## Task prompt
Exactly as written, return the entries below, minus any pictures.

## Data listing
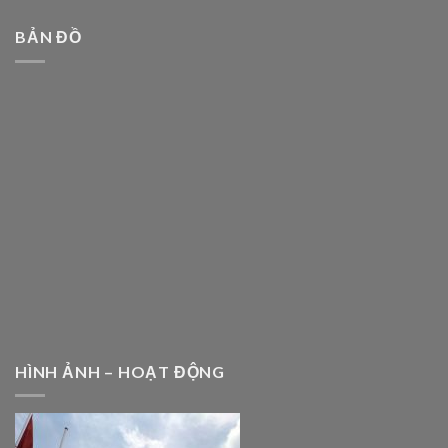
BẢN ĐỒ
HÌNH ẢNH – HOẠT ĐỘNG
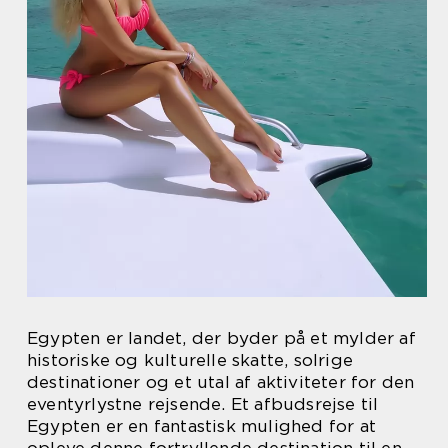
Egypten er landet, der byder på et mylder af
historiske og kulturelle skatte, solrige
destinationer og et utal af aktiviteter for den
eventyrlystne rejsende. Et afbudsrejse til
Egypten er en fantastisk mulighed for at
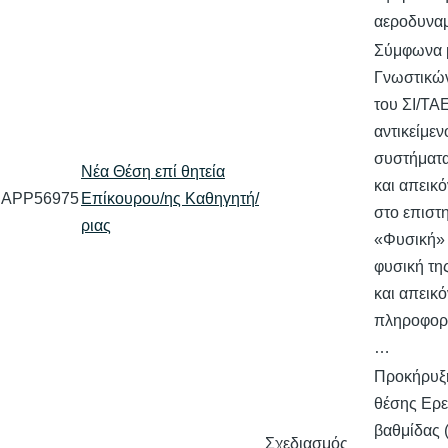
αεροδυνα
Σύμφωνα 
Γνωστικών
του ΣΙ/ΤΑ
αντικείμε
συστήματ
Νέα Θέση επί θητεία
και απεικό
APP56975
Επίκουρου/ης Καθηγητή/
στο επιστ
ριας
«Φυσική» 
φυσική τη
και απεικ
πληροφορί
…
Προκήρυξη
θέσης Ερε
βαθμίδας 
Σχεδιασμός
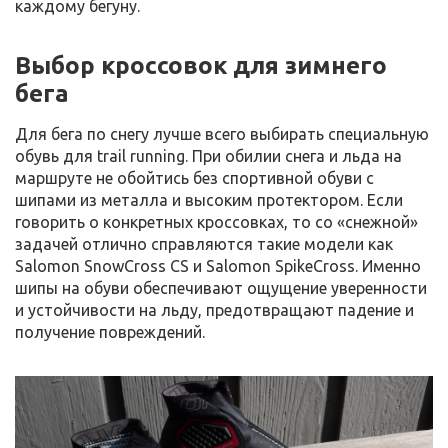
каждому бегуну.
Выбор кроссовок для зимнего
бега
Для бега по снегу лучше всего выбирать специальную
обувь для trail running. При обилии снега и льда на
маршруте не обойтись без спортивной обуви с
шипами из металла и высоким протектором. Если
говорить о конкретных кроссовках, то со «снежной»
задачей отлично справляются такие модели как
Salomon SnowCross CS и Salomon SpikeCross. Именно
шипы на обуви обеспечивают ощущение уверенности
и устойчивости на льду, предотвращают падение и
получение повреждений.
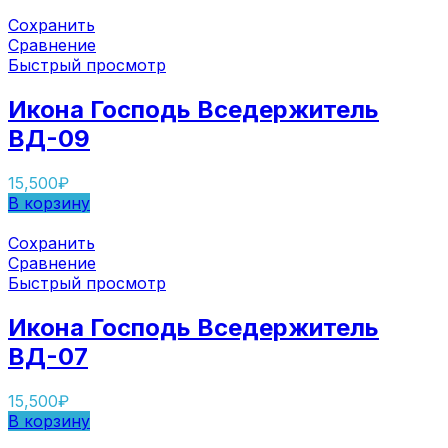
Сохранить
Сравнение
Быстрый просмотр
Икона Господь Вседержитель
ВД-09
15,500
₽
В корзину
Сохранить
Сравнение
Быстрый просмотр
Икона Господь Вседержитель
ВД-07
15,500
₽
В корзину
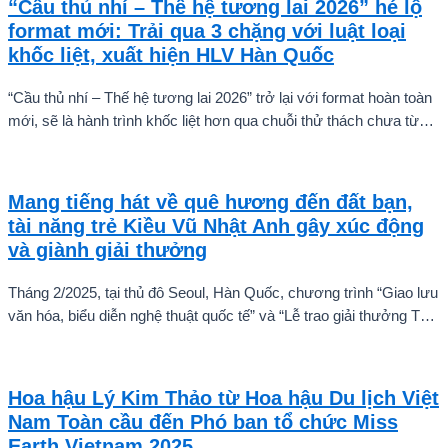
“Cầu thủ nhí – Thế hệ tương lai 2026” hé lộ
format mới: Trải qua 3 chặng với luật loại
khốc liệt, xuất hiện HLV Hàn Quốc
“Cầu thủ nhí – Thế hệ tương lai 2026” trở lại với format hoàn toàn
mới, sẽ là hành trình khốc liệt hơn qua chuỗi thử thách chưa từng
có và quá trình huấn luyện chuyên sâu. Mùa giải hứa hẹn sẽ là
cuộc cạnh tranh cam go để tìm ra những cầu thủ nhí bản lĩnh, sẵn
sàng chinh phục thử thách.
Mang tiếng hát về quê hương đến đất bạn,
tài năng trẻ Kiều Vũ Nhật Anh gây xúc động
và giành giải thưởng
Tháng 2/2025, tại thủ đô Seoul, Hàn Quốc, chương trình “Giao lưu
văn hóa, biểu diễn nghệ thuật quốc tế” và “Lễ trao giải thưởng Tài
năng quốc tế cho trẻ em” đã diễn ra với sự góp mặt của nhiều tài
năng nghệ thuật đến từ các quốc gia khác nhau. Trong số đó, Kiều
Vũ Nhật Anh, chàng trai tuổi teen đến từ Hà Nội, Việt Nam, đã gây
Hoa hậu Lý Kim Thảo từ Hoa hậu Du lịch Việt
ấn tượng mạnh với giọng hát trữ tình sâu lắng, mang đậm hơi thở
Nam Toàn cầu đến Phó ban tổ chức Miss
quê hương.
Earth Vietnam 2025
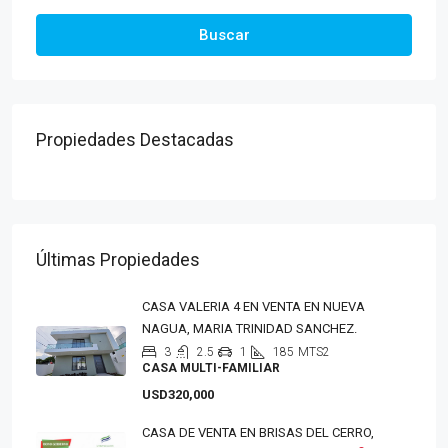
Buscar
Propiedades Destacadas
Últimas Propiedades
CASA VALERIA 4 EN VENTA EN NUEVA
NAGUA, MARIA TRINIDAD SANCHEZ.
3
2.5
1
185
MTS2
CASA MULTI-FAMILIAR
USD320,000
CASA DE VENTA EN BRISAS DEL CERRO,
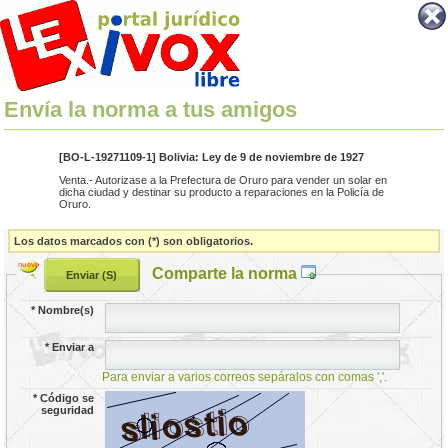
Envía la norma a tus amigos
[BO-L-19271109-1] Bolivia: Ley de 9 de noviembre de 1927
Venta.- Autorizase a la Prefectura de Oruro para vender un solar en
dicha ciudad y destinar su producto a reparaciones en la Policía de
Oruro.
Los datos marcados con (*) son obligatorios.
Comparte la norma
*
Nombre(s)
*
Enviar a
Para enviar a varios correos sepáralos con comas ','.
*
Código se
seguridad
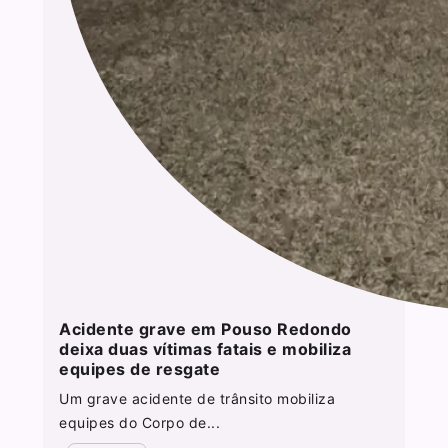
Acidente grave em Pouso Redondo
deixa duas vítimas fatais e mobiliza
equipes de resgate
Um grave acidente de trânsito mobiliza
equipes do Corpo de...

## Task output
BẢN ĐỒ
HÌNH ẢNH – HOẠT ĐỘNG
Egypten er landet, der byder på et mylder af
historiske og kulturelle skatte, solrige
destinationer og et utal af aktiviteter for den
eventyrlystne rejsende. Et afbudsrejse til
Egypten er en fantastisk mulighed for at
αεροδυνα
Σύμφωνα 
Γνωστικών
του ΣΙ/ΤΑ
αντικείμε
συστήματ
Νέα Θέση επί θητεία
και απεικό
APP56975
Επίκουρου/ης Καθηγητή/
στο επιστ
ριας
«Φυσική» 
φυσική τη
και απεικ
πληροφορί
…
Προκήρυξη
θέσης Ερε
βαθμίδας 
Σχεδιασμός
каждому бегуну.
Выбор кроссовок для зимнего
бега
Для бега по снегу лучше всего выбирать специальную
обувь для trail running. При обилии снега и льда на
маршруте не обойтись без спортивной обуви с
шипами из металла и высоким протектором. Если
говорить о конкретных кроссовках, то со «снежной»
задачей отлично справляются такие модели как
Salomon SnowCross CS и Salomon SpikeCross. Именно
шипы на обуви обеспечивают ощущение уверенности
и устойчивости на льду, предотвращают падение и
получение повреждений.
Сохранить
Сравнение
Быстрый просмотр
Икона Господь Вседержитель
ВД-09
15,500
₽
В корзину
Сохранить
Сравнение
Быстрый просмотр
Икона Господь Вседержитель
ВД-07
15,500
₽
В корзину
“Cầu thủ nhí – Thế hệ tương lai 2026” hé lộ
format mới: Trải qua 3 chặng với luật loại
khốc liệt, xuất hiện HLV Hàn Quốc
“Cầu thủ nhí – Thế hệ tương lai 2026” trở lại với format hoàn toàn
mới, sẽ là hành trình khốc liệt hơn qua chuỗi thử thách chưa từng
có và quá trình huấn luyện chuyên sâu. Mùa giải hứa hẹn sẽ là
cuộc cạnh tranh cam go để tìm ra những cầu thủ nhí bản lĩnh, sẵn
sàng chinh phục thử thách.
Mang tiếng hát về quê hương đến đất bạn,
tài năng trẻ Kiều Vũ Nhật Anh gây xúc động
và giành giải thưởng
Tháng 2/2025, tại thủ đô Seoul, Hàn Quốc, chương trình “Giao lưu
văn hóa, biểu diễn nghệ thuật quốc tế” và “Lễ trao giải thưởng Tài
năng quốc tế cho trẻ em” đã diễn ra với sự góp mặt của nhiều tài
năng nghệ thuật đến từ các quốc gia khác nhau. Trong số đó, Kiều
Vũ Nhật Anh, chàng trai tuổi teen đến từ Hà Nội, Việt Nam, đã gây
Hoa hậu Lý Kim Thảo từ Hoa hậu Du lịch Việt
ấn tượng mạnh với giọng hát trữ tình sâu lắng, mang đậm hơi thở
Nam Toàn cầu đến Phó ban tổ chức Miss
quê hương.
Earth Vietnam 2025
Buscar
Propiedades Destacadas
Últimas Propiedades
CASA VALERIA 4 EN VENTA EN NUEVA
NAGUA, MARIA TRINIDAD SANCHEZ.
3
2.5
1
185
MTS2
CASA MULTI-FAMILIAR
USD320,000
CASA DE VENTA EN BRISAS DEL CERRO,
Envía la norma a tus amigos
[BO-L-19271109-1] Bolivia: Ley de 9 de noviembre de 1927
Venta.- Autorizase a la Prefectura de Oruro para vender un solar en
dicha ciudad y destinar su producto a reparaciones en la Policía de
Oruro.
Los datos marcados con (*) son obligatorios.
Comparte la norma
*
Nombre(s)
*
Enviar a
Para enviar a varios correos sepáralos con comas ','.
*
Código se
seguridad
Acidente grave em Pouso Redondo
deixa duas vítimas fatais e mobiliza
equipes de resgate
Um grave acidente de trânsito mobiliza
equipes do Corpo de...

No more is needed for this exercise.